__EXERCISE__:
The output must match the entries below exactly, with pictures removed.
*** Opening SUPPLIED DATA ***
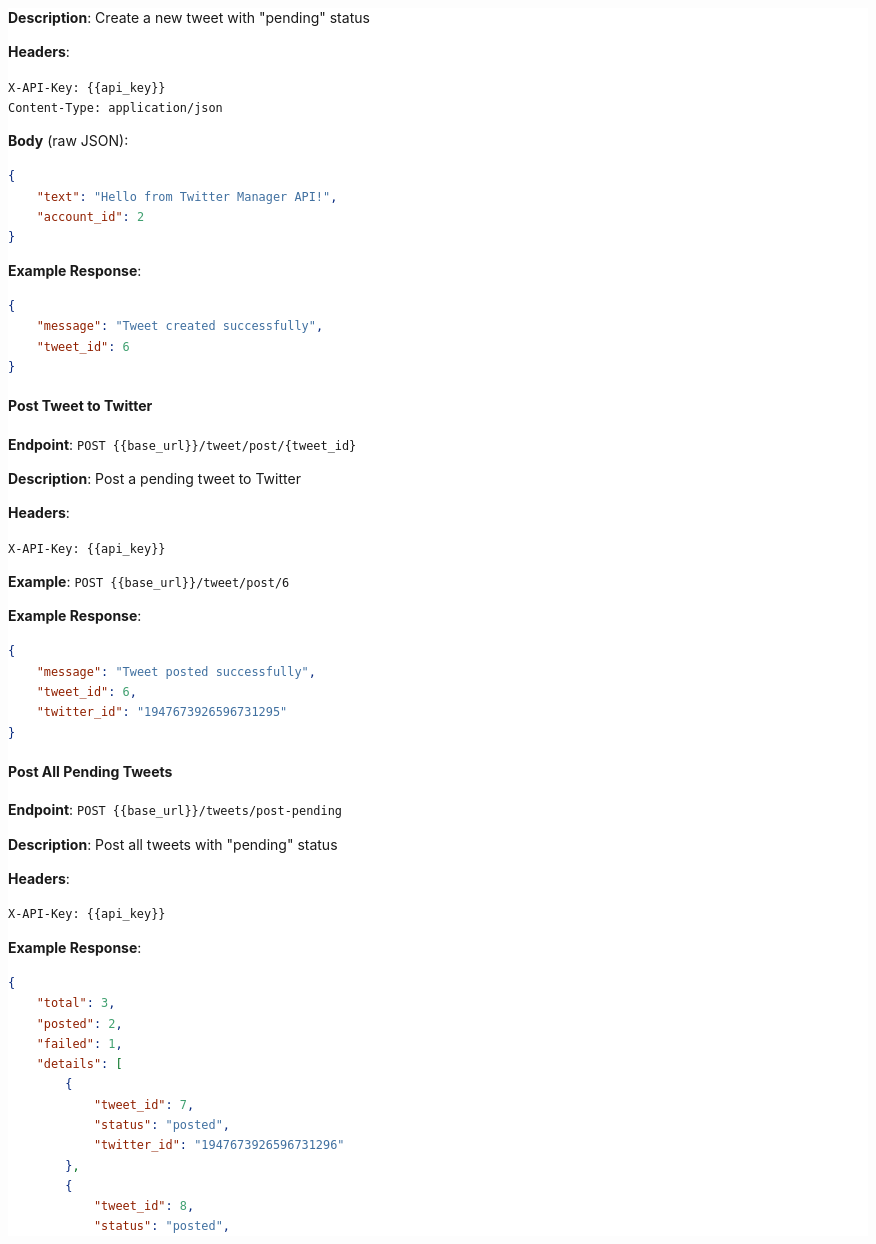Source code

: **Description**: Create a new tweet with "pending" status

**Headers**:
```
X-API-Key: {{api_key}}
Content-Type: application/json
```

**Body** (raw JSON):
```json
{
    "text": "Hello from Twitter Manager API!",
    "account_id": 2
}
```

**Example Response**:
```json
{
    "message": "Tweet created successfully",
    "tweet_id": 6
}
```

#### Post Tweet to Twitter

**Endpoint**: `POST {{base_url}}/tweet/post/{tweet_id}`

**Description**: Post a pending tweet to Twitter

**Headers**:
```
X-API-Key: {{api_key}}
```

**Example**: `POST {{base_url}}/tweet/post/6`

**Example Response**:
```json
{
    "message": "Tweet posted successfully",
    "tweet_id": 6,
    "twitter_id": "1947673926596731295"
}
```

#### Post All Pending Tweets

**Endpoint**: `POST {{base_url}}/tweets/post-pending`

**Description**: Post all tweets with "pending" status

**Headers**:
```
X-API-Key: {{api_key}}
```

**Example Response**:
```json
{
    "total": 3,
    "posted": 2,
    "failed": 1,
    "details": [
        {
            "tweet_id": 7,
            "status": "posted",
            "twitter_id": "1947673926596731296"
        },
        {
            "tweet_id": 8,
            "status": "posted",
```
*** Closing SUPPLIED DATA ***
__REPLY TO THE TASK__:
Source code

: **Description**: Create a new tweet with "pending" status

**Headers**:
```
X-API-Key: {{api_key}}
Content-Type: application/json
```

**Body** (raw JSON):
```json
{
    "text": "Hello from Twitter Manager API!",
    "account_id": 2
}
```

**Example Response**:
```json
{
    "message": "Tweet created successfully",
    "tweet_id": 6
}
```

#### Post Tweet to Twitter

**Endpoint**: `POST {{base_url}}/tweet/post/{tweet_id}`

**Description**: Post a pending tweet to Twitter

**Headers**:
```
X-API-Key: {{api_key}}
```

**Example**: `POST {{base_url}}/tweet/post/6`

**Example Response**:
```json
{
    "message": "Tweet posted successfully",
    "tweet_id": 6,
    "twitter_id": "1947673926596731295"
}
```

#### Post All Pending Tweets

**Endpoint**: `POST {{base_url}}/tweets/post-pending`

**Description**: Post all tweets with "pending" status

**Headers**:
```
X-API-Key: {{api_key}}
```

**Example Response**:
```json
{
    "total": 3,
    "posted": 2,
    "failed": 1,
    "details": [
        {
            "tweet_id": 7,
            "status": "posted",
            "twitter_id": "1947673926596731296"
        },
        {
            "tweet_id": 8,
            "status": "posted",
```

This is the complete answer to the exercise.